[Exercise requirements]:
1. In the passage on Iran's disputed presidential election, how soon after the polls closed did the state-run media declare Ahmadinejad the winner?
2. Pick up the passage on Iran's disputed presidential election after its last sentence and write the next part.

[Text segment]:
One of them, Flynt Leverett, a former State Department critic of the Bush administration who supports diplomatic engagement with Teheran, argues that Ahmadinejad’s alleged 62.6 percent margin of victory is “essentially indistinguishable from the 61.69 percentage he received in the second round of the 2005 presidential election, when he trounced former president Rafsanjani.” Similarly, while not discounting the possibility that the election was stolen, Deborah Campbell, a veteran Canadian journalist, urges us to remember “how strong is the conservative and rural sector in Iran (where Ahmadinejad was greeted as one of their own in the last election)” and how few journalists venture out of the wine-sipping, Facebook-watching, text-message sending confines of the capital, and of Northern Teheran, in particular, where those who inhabit the wealthy flats and villas nestled in the mountain overlooking the capital breathe, figuratively and literally, freer air.
“At moments like this,” conceded Middle East analyst Gordon Robison, (MideastAnalysis.com) who still believes that the election was probably stolen, “it is easy to forget that Teheran is not Iran.”
But a majority of those who published posts on Gulf 2000, on Andrew Sullivan’s “Daily Dish,” and on Trita Parsi’s site, the National Iranian American Council’s “Insight,” which translates many of the Iranian Facebook and Twitter feeds from Farsi into English, smelled a rat in the election outcome.
Scholars Gary Sick and Juan Cole cite several indications that the ruling clerical clique denied Mousavi and his young “green wave” supporters a hard-fought electoral victory in what amounted to a veritable political “coup d’etat,” or a palace revolution within Iran’s ruling elite. Near the polls’ closing time , Sick and Cole noted, mobile text messaging was turned off nationwide and security forces poured into the streets. Hours later, Facebook, YouTube, and other social networking systems were also blocked. Unlike previous elections, the Interior Ministry, which runs the election, failed to breakdown the vote by province, which would have helped observers assess its credibility. Moreover, the voting patterns that the government announced were identical in all parts of the country — an impossibility — Cole asserts. Writing in the New York Post, Amir Taheri noted that Ahmadinejad allegedly beat each of his three challengers in their own hometowns. Although the government was supposed to wait to examine complaints of irregularity before announcing a victor, the state-run media pronounced Ahmadinejad the winner less than two hours after the polls closed. On Saturday, Supreme Leader Ayatollah Ali Khamenei blessed that verdict by declaring Ahmadinejad’s alleged victory, ludicrously, a “divine assessment.”

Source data
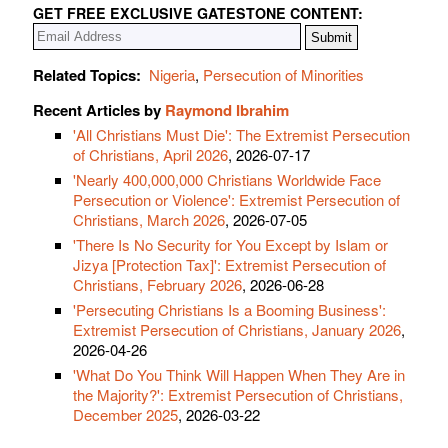
GET FREE EXCLUSIVE GATESTONE CONTENT:
Related Topics:
Nigeria
,
Persecution of Minorities
Recent Articles by
Raymond Ibrahim
'All Christians Must Die': The Extremist Persecution
of Christians, April 2026
, 2026-07-17
'Nearly 400,000,000 Christians Worldwide Face
Persecution or Violence': Extremist Persecution of
Christians, March 2026
, 2026-07-05
'There Is No Security for You Except by Islam or
Jizya [Protection Tax]': Extremist Persecution of
Christians, February 2026
, 2026-06-28
'Persecuting Christians Is a Booming Business':
Extremist Persecution of Christians, January 2026
,
2026-04-26
'What Do You Think Will Happen When They Are in
the Majority?': Extremist Persecution of Christians,
December 2025
, 2026-03-22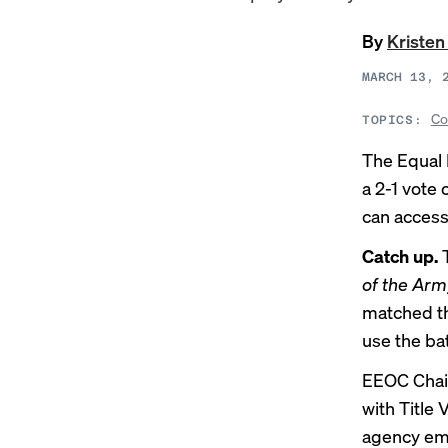
By
Kristen
MARCH 13, 
Co
TOPICS:
The Equal
a 2-1 vote
can access
Catch up.
of the Arm
matched th
use the ba
EEOC Chair
with Title 
agency emp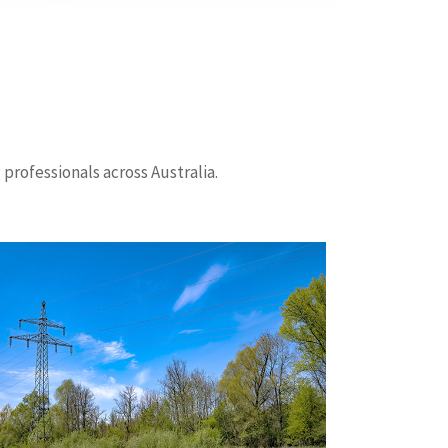
professionals across Australia.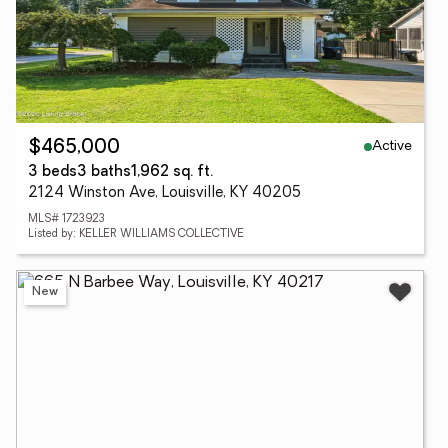
Active
$465,000
3 beds
3 baths
1,962 sq. ft.
2124 Winston Ave, Louisville, KY 40205
MLS# 1723923
Listed by: KELLER WILLIAMS COLLECTIVE
New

[Responses per task]:
1. Less than two hours after the polls closed.

2.
Predictably, Mousavi, the defeated reformer, cried foul and urged the powerful Guardian Council to annul the results. By Sunday, a Persian Web site was reporting that Mr. Mousavi himself –- along with other reformist leaders –- was under house arrest.
While the regime has not previously hesitated to tamper with election results at the margin, what would have caused the senior clerics to panic to such an extent as to intervene so brazenly and fabricate elections results so clumsily?
That, too, remains unclear. The mullahs, after all, had already manipulated the contest to ensure that Ahmadinejad would not face serious opposition. The unelected 12-member Guardian Council, which represents the senior mullahs’ interests and hence, holds real power, had disqualified 470 would-be candidates, including 42 women, even before the race began. Iran’s election was supposed to be a show — a carefully orchestrated shadow play in which Iranians complained about their deteriorating economic conditions and stultifying political repression and chose among carefully vetted, Islamicly correct candidates who would perpetuate clerical rule.
So, if it turns out that the aging clerics stole the election, they must have felt genuinely threatened by the belated, but massive outpouring of “Mousavi-mania,” especially among those under 30 — which includes 70 percent of Iran’s population. Though Mousavi, a former prime minister and founder of the revolution, never challenged the political system, he was promising reform, a softer tone, and ambiguous “engagement” with the West. And although the aptly named “supreme leader” Khamenei, not the Iranian president, makes decisions about pursing nuclear weapons and other national security issues, the ruler’s clique must have been terrified that the popular tide was finally turning against them. Perhaps they were rattled by the electoral victory of the pro-Western “March 14 coalition” over the Iranian-backed Hezbollah in Lebanon. Perhaps the warm reception for President Obama’s speech to the Muslims, offering engagement and a new beginning, denied them the cudgel of anti-Americanism that has previously served the regime so well.
Despite its belligerent rhetoric and aggressive covert actions, the clerics must clearly have felt embattled. As Iranian author Reza Aslam argues, while many Western critics see Iran as an aggressive rogue state intent on expanding its power throughout the region, the regime itself feels beset by internal and external foes, particularly America, whose forces now encircle them in Iraq, Kuwait, Qatar, Turkey, and Afghanistan.
But if the clerics stole the race, they may have badly miscalculated. At very least they will have outraged their internal and external critics and given opponents cause to deny the Islamic republic’s legitimacy. If they resist President Obama’s engagement –- should he choose to continue pursuing that course — pressure for serious, crippling economic sanctions is likely to grow. If, on the other hand, the clerics try to defuse the uproar against them by seizing the diplomatic initiative and offering to engage Washington in talks, they will enter such negotiations on the defensive. Permitting user-friendly Mousavi to have been the benevolent, smiling face of this oppressive regime might have eased domestic pressures at home and assuaged naïve critics abroad. Retaining Ahmadinejad, who never saw an outstretched hand he did not want to bite, is likely to weaken Iran’s credibility over time. The bar for any deal with Teheran, could well be higher now. But this is what the clerics probably wanted.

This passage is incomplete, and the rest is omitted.